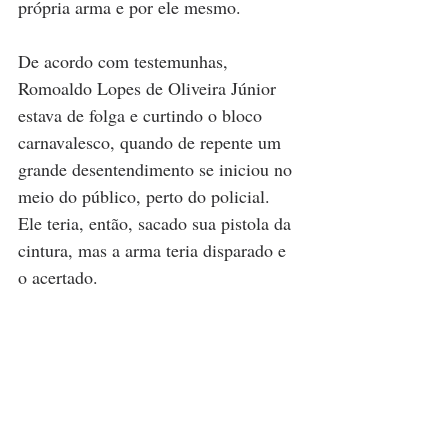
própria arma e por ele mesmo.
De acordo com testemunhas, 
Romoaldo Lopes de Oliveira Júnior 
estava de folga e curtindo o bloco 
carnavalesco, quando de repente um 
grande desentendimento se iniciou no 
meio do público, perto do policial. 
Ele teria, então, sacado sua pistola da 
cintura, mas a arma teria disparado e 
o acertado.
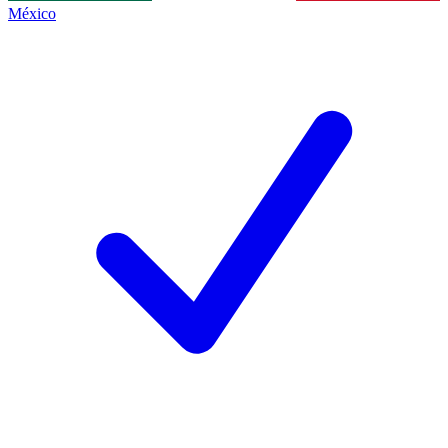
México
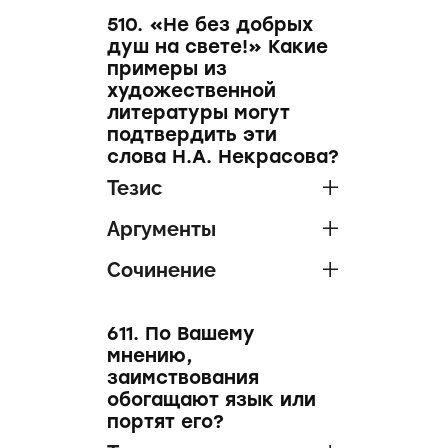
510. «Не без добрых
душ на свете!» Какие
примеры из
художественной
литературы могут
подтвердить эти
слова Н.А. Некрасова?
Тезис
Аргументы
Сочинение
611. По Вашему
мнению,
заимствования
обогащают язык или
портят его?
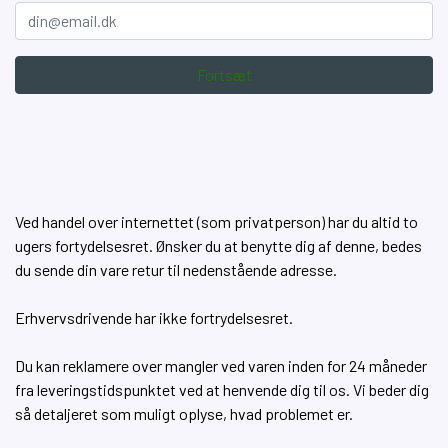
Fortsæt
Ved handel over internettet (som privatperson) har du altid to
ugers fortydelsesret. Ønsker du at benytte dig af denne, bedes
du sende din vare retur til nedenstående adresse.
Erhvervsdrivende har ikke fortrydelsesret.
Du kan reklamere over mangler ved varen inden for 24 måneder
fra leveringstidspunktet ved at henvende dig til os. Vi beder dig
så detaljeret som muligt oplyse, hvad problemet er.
----------
Work task – Print out each record exactly as shown, but keep the pictures out.

Result for this exercise –
própria arma e por ele mesmo.
De acordo com testemunhas, 
Romoaldo Lopes de Oliveira Júnior 
estava de folga e curtindo o bloco 
carnavalesco, quando de repente um 
grande desentendimento se iniciou no 
meio do público, perto do policial. 
Ele teria, então, sacado sua pistola da 
cintura, mas a arma teria disparado e 
o acertado.
México
510. «Не без добрых
душ на свете!» Какие
примеры из
художественной
литературы могут
подтвердить эти
слова Н.А. Некрасова?
Тезис
Аргументы
Сочинение
611. По Вашему
мнению,
заимствования
обогащают язык или
портят его?
Fortsæt
Ved handel over internettet (som privatperson) har du altid to
ugers fortydelsesret. Ønsker du at benytte dig af denne, bedes
du sende din vare retur til nedenstående adresse.
Erhvervsdrivende har ikke fortrydelsesret.
Du kan reklamere over mangler ved varen inden for 24 måneder
fra leveringstidspunktet ved at henvende dig til os. Vi beder dig
så detaljeret som muligt oplyse, hvad problemet er.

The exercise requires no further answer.